The discriminant must be zero, so
(c-a)^2-4(b-c)(a-b)=0
c^2+a^2−2ac−4(ab−b^2−ac+bc)=0
c^2+a^2−2ac−4ab+4b^2+4ac−4bc=0
c^2+a^2+2ac+4b^2−4ab−4bc=0
(c+a)^2−4b(a+c)+4b^2=0
(c+a)^2−2⋅(c+a)⋅(2b)+(2b)^2=0
[(c+a)−(2b)]^2=0
c+a−2b=0
2b = a+c
To prove that 2b = a + c when the roots of the equation (b-c)x^2 + (c-a)x + (a-b) = 0 are equal, we need to use the property of quadratic equations with equal roots.
Let's call the common root of the equation as 'r'. The quadratic equation can then be written as:
(b-c)x^2 + (c-a)x + (a-b) = (x-r)(x-r) = (x-r)^2
Expanding the right side using the formula (a-b)^2 = a^2 - 2ab + b^2, we get:
(x-r)^2 = x^2 - 2rx + r^2
Comparing the coefficients of x^2, x, and the constant term between the original equation and the expanded form, we have:
Coefficient of x^2: b - c = 1
Coefficient of x: c - a = -2r
Constant term: a - b = r^2
Since the roots are equal, we know that c - a = -2r = 0. Therefore, r = 0, and consequently, a = c.

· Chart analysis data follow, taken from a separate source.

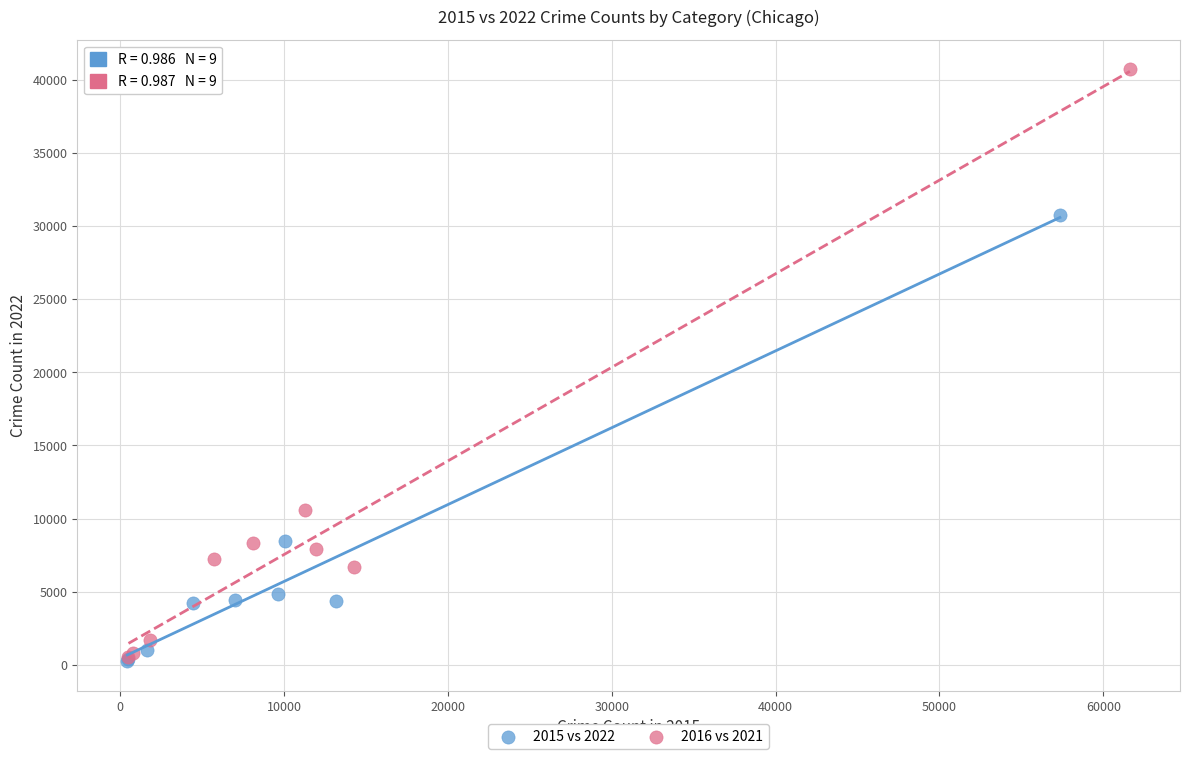

Which series has the widest spread of Y values?

2016 vs 2021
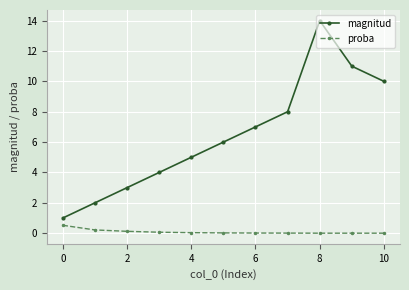

What is the highest value of the proba series?

0.5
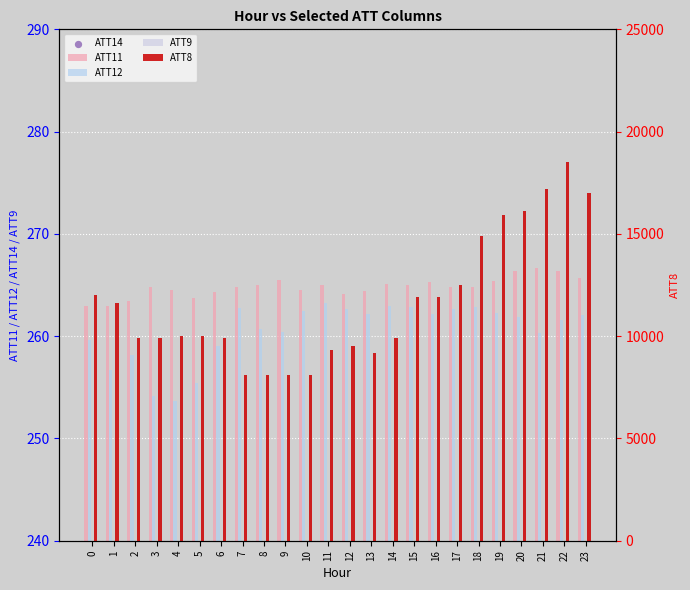

Which series contains the lowest Y value?

ATT9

Substituting a = c into the constant term equation, we have:
a - b = 0^2
a - b = 0
a = b
Finally, substituting a = b into the equation 2b = a + c, we get:
2b = b + c
2b = a + c
Hence, we have proved that 2b = a + c when the roots of the given equation are equal.